#### [Work order]
Given the entries below, please return each one exactly.

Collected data

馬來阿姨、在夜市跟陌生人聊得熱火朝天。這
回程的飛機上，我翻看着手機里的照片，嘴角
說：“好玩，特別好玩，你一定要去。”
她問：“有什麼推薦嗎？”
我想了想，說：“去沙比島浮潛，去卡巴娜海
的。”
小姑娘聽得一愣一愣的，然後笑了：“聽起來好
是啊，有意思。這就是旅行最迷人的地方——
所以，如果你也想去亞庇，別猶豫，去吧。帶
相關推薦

#### [Reply to the task]
馬來阿姨、在夜市跟陌生人聊得熱火朝天。這
回程的飛機上，我翻看着手機里的照片，嘴角
說：“好玩，特別好玩，你一定要去。”
她問：“有什麼推薦嗎？”
我想了想，說：“去沙比島浮潛，去卡巴娜海
的。”
小姑娘聽得一愣一愣的，然後笑了：“聽起來好
是啊，有意思。這就是旅行最迷人的地方——
所以，如果你也想去亞庇，別猶豫，去吧。帶
相關推薦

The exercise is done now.